[DATA FOR THIS TASK — start]
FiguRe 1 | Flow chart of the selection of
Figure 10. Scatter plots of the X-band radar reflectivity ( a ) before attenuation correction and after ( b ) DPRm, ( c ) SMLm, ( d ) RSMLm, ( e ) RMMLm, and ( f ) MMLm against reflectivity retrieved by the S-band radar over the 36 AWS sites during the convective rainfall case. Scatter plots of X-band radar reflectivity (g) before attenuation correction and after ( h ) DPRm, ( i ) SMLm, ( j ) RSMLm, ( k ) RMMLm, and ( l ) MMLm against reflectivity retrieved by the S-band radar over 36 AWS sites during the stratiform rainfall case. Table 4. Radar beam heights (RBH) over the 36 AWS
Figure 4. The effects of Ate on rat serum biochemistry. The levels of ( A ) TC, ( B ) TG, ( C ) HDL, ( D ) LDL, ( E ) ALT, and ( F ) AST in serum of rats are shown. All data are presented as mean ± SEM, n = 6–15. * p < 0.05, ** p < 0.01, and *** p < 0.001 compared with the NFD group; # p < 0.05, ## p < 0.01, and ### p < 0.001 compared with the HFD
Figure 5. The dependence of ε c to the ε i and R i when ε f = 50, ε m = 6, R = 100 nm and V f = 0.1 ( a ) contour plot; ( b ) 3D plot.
[DATA FOR THIS TASK — finish]
[DATA FOR THIS TASK — start]
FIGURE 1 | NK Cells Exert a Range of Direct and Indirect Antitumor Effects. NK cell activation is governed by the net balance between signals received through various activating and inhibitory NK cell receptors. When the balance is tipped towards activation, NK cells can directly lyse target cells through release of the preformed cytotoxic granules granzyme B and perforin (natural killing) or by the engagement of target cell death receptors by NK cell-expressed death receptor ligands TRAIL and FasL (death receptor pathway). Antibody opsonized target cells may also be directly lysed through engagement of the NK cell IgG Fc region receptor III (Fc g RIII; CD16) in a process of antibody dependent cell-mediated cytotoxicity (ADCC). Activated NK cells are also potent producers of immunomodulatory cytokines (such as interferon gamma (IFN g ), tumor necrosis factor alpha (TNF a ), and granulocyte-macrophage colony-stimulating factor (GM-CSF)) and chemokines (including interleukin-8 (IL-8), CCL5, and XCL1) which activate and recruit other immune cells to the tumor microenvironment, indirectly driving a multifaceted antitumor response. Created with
[DATA FOR THIS TASK — finish]
> _EXERCISE DESCRIPTION_
Above is a listing; print exactly its lines from the one with "Figure 4. The" through the one with "Figure 5. The", and no other lines.

> _EXERCISE ANSWER_
Figure 4. The effects of Ate on rat serum biochemistry. The levels of ( A ) TC, ( B ) TG, ( C ) HDL, ( D ) LDL, ( E ) ALT, and ( F ) AST in serum of rats are shown. All data are presented as mean ± SEM, n = 6–15. * p < 0.05, ** p < 0.01, and *** p < 0.001 compared with the NFD group; # p < 0.05, ## p < 0.01, and ### p < 0.001 compared with the HFD
Figure 5. The dependence of ε c to the ε i and R i when ε f = 50, ε m = 6, R = 100 nm and V f = 0.1 ( a ) contour plot; ( b ) 3D plot.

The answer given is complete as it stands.